▶ _EXERCISE AIM_: Copy the material below verbatim, from the line holding "How many slices are in this pie chart?" through the line holding "Reading left to", both included. Leave the pictures out.
*** Opening DATA SHOWN ***
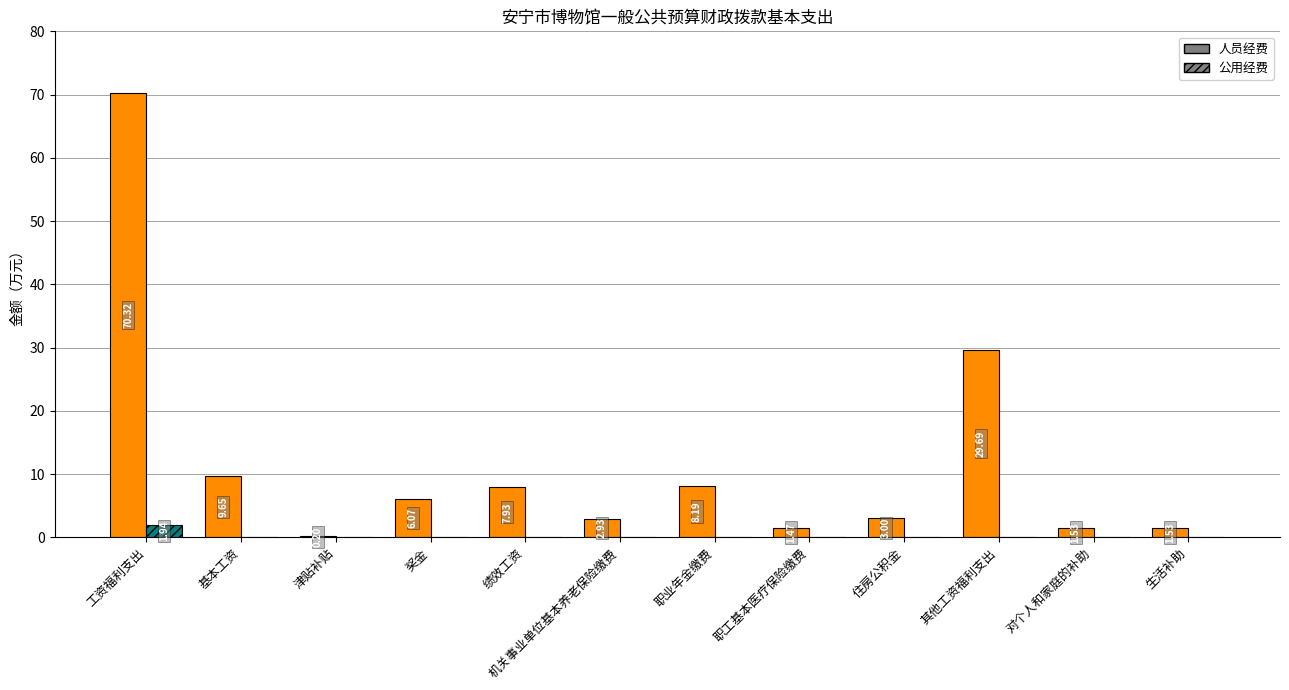

How many distinct data groups are displayed?

2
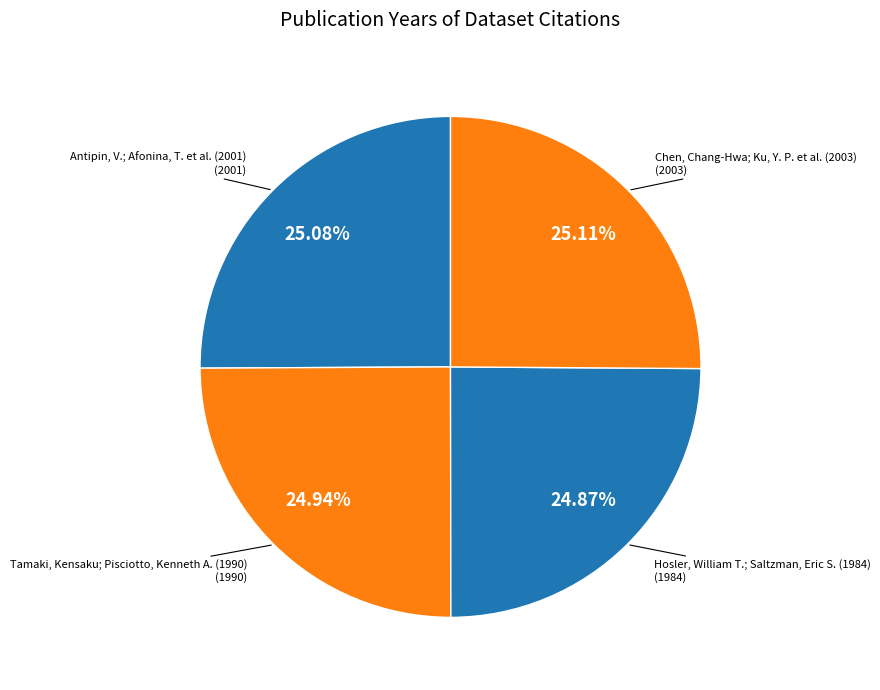

How many slices are in this pie chart?

4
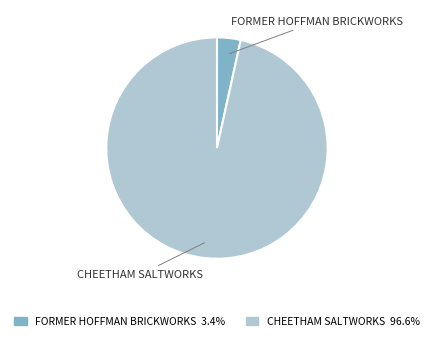

Rank the categories by value from lowest to highest.

FORMER HOFFMAN BRICKWORKS, CHEETHAM SALTWORKS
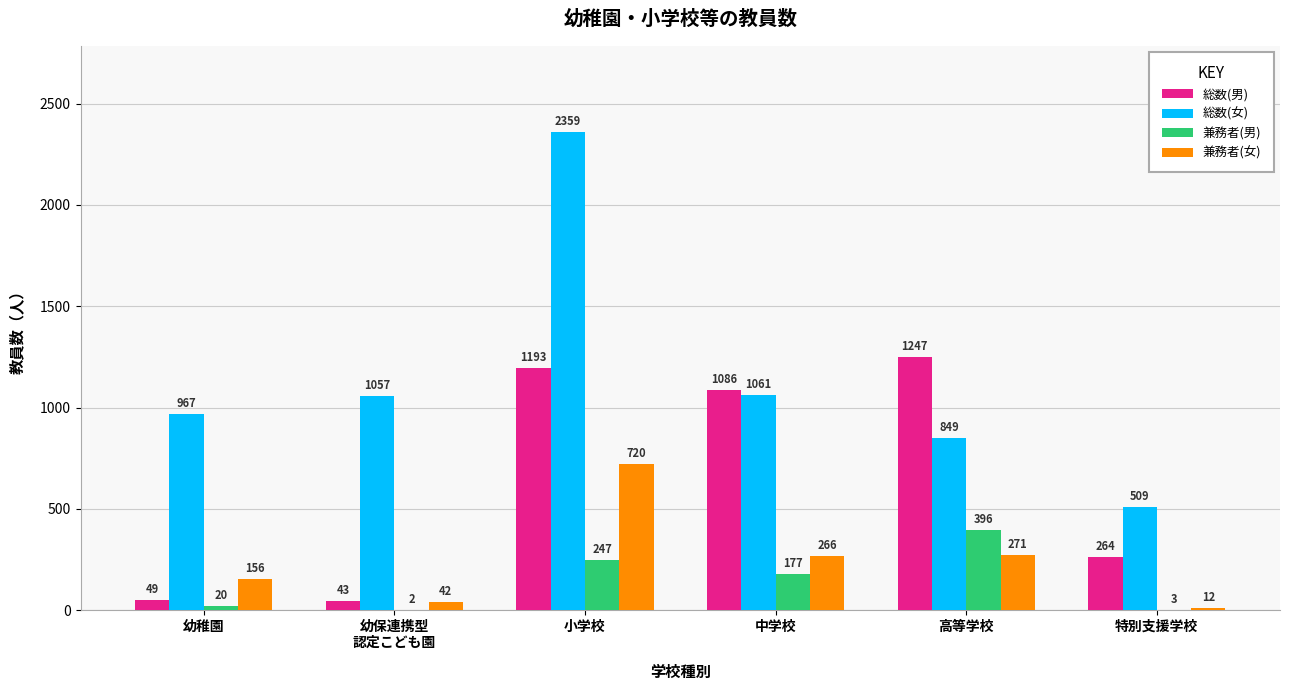

Is the value of 兼務者(男) at 高等学校 greater than the value of 兼務者(女) at 特別支援学校?

Yes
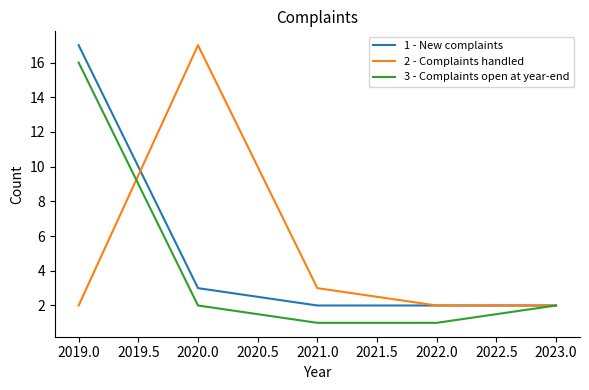

What position from the left is 2023.0?

5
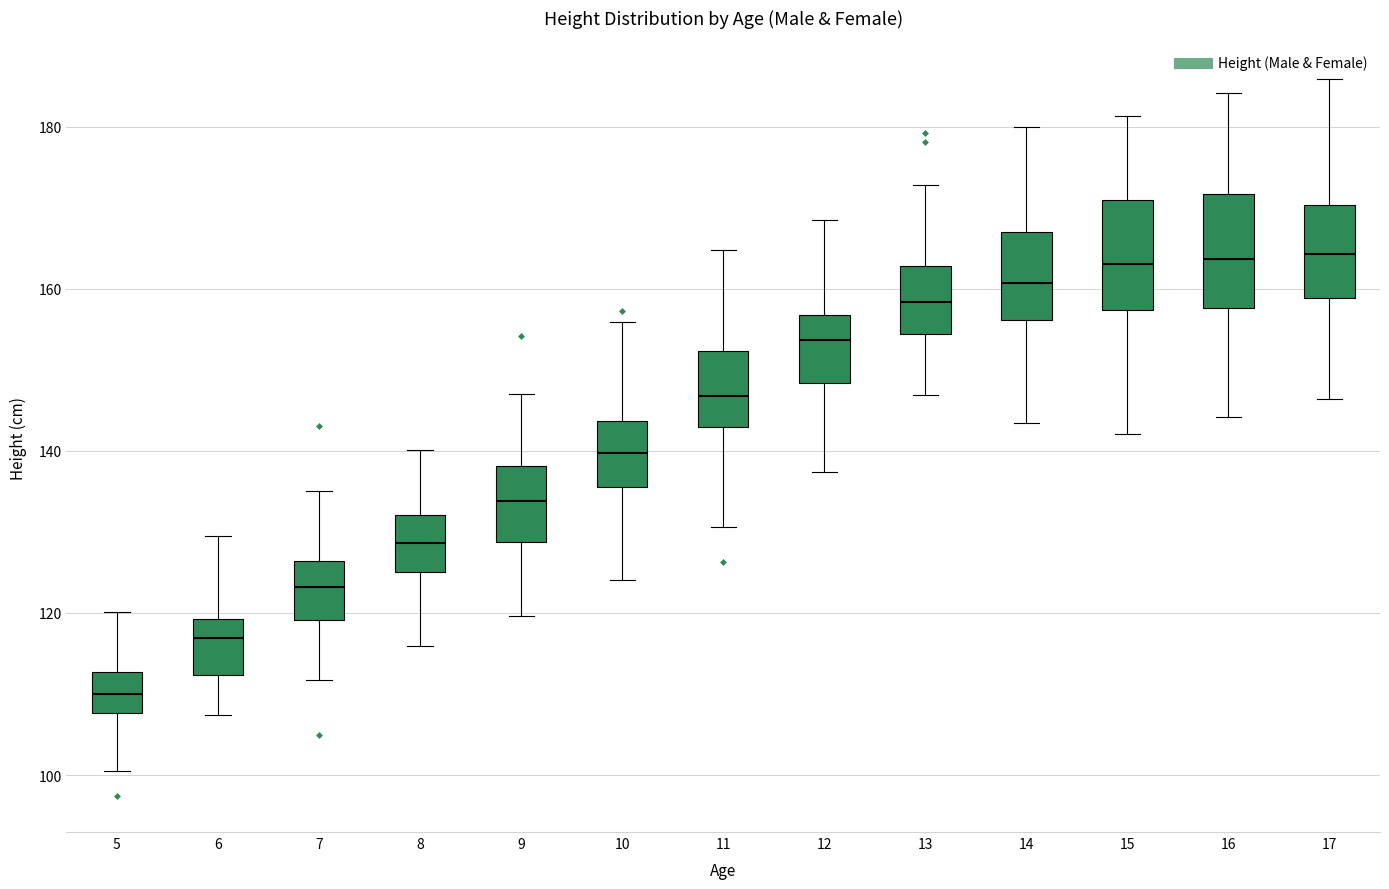

Reading left to right, transcribe this box plot: for each box, give where its median line is, the range the box spans, and where its two whiskers end, as read against the y-axis. The values are not printed on the chart, so give them approximately, as read against the axis.

5: median 110, box 108 to 112, whiskers 100 to 120
6: median 116, box 112 to 120, whiskers 108 to 130
7: median 124, box 120 to 126, whiskers 112 to 136
8: median 128, box 126 to 132, whiskers 116 to 140
9: median 134, box 128 to 138, whiskers 120 to 148
10: median 140, box 136 to 144, whiskers 124 to 156
11: median 146, box 142 to 152, whiskers 130 to 164
12: median 154, box 148 to 156, whiskers 138 to 168
13: median 158, box 154 to 162, whiskers 146 to 172
14: median 160, box 156 to 166, whiskers 144 to 180
15: median 164, box 158 to 170, whiskers 142 to 182
16: median 164, box 158 to 172, whiskers 144 to 184
17: median 164, box 158 to 170, whiskers 146 to 186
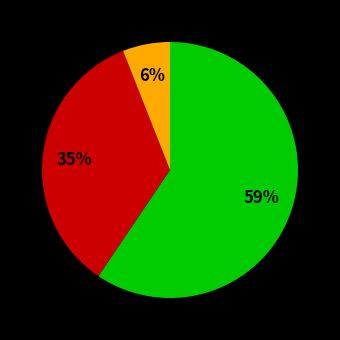

Does any single category account for the majority?

Yes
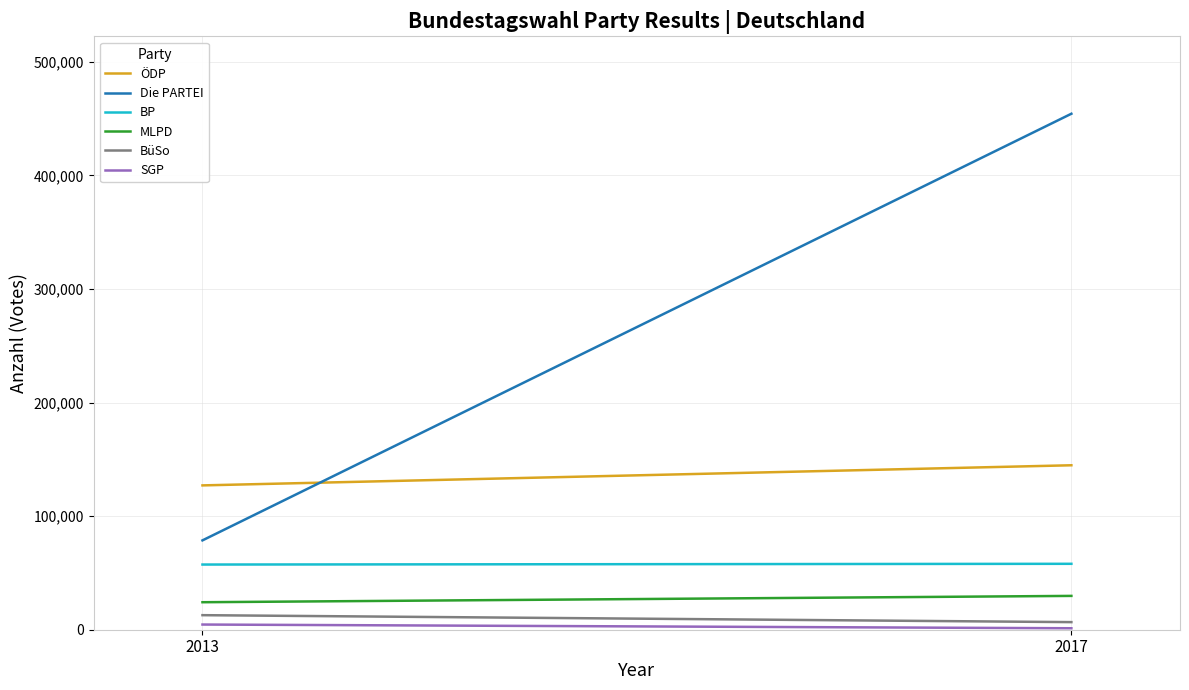

At which label does BP reach its peak?

2017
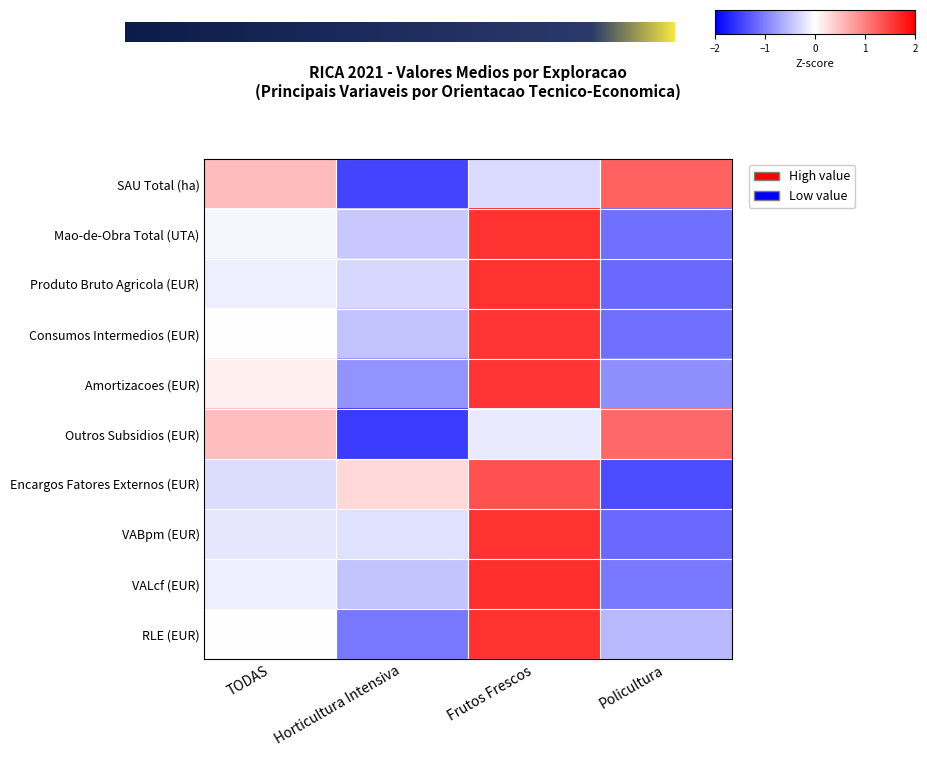

What is the difference between the maximum and minimum values in the VABpm (EUR) series?

2.8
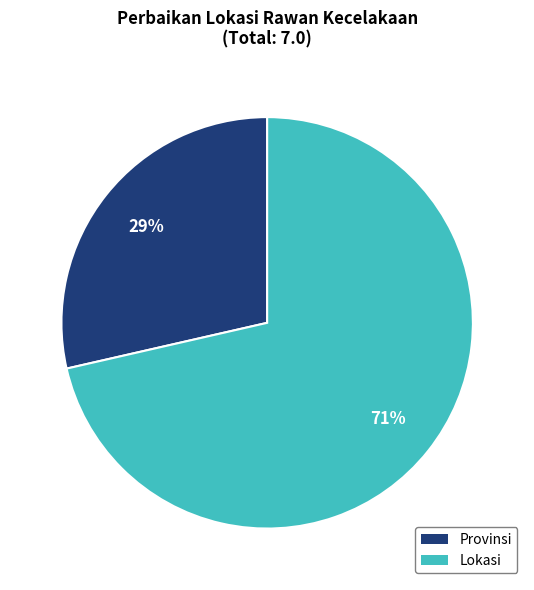

Do Provinsi and Lokasi together represent more than half of the pie?

Yes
*** Closing DATA SHOWN ***
▶ _EXERCISE RESPONSE_:
How many slices are in this pie chart?

4

Rank the categories by value from lowest to highest.

FORMER HOFFMAN BRICKWORKS, CHEETHAM SALTWORKS

Is the value of 兼務者(男) at 高等学校 greater than the value of 兼務者(女) at 特別支援学校?

Yes

What position from the left is 2023.0?

5

Reading left to right, transcribe this box plot: for each box, give where its median line is, the range the box spans, and where its two whiskers end, as read against the y-axis. The values are not printed on the chart, so give them approximately, as read against the axis.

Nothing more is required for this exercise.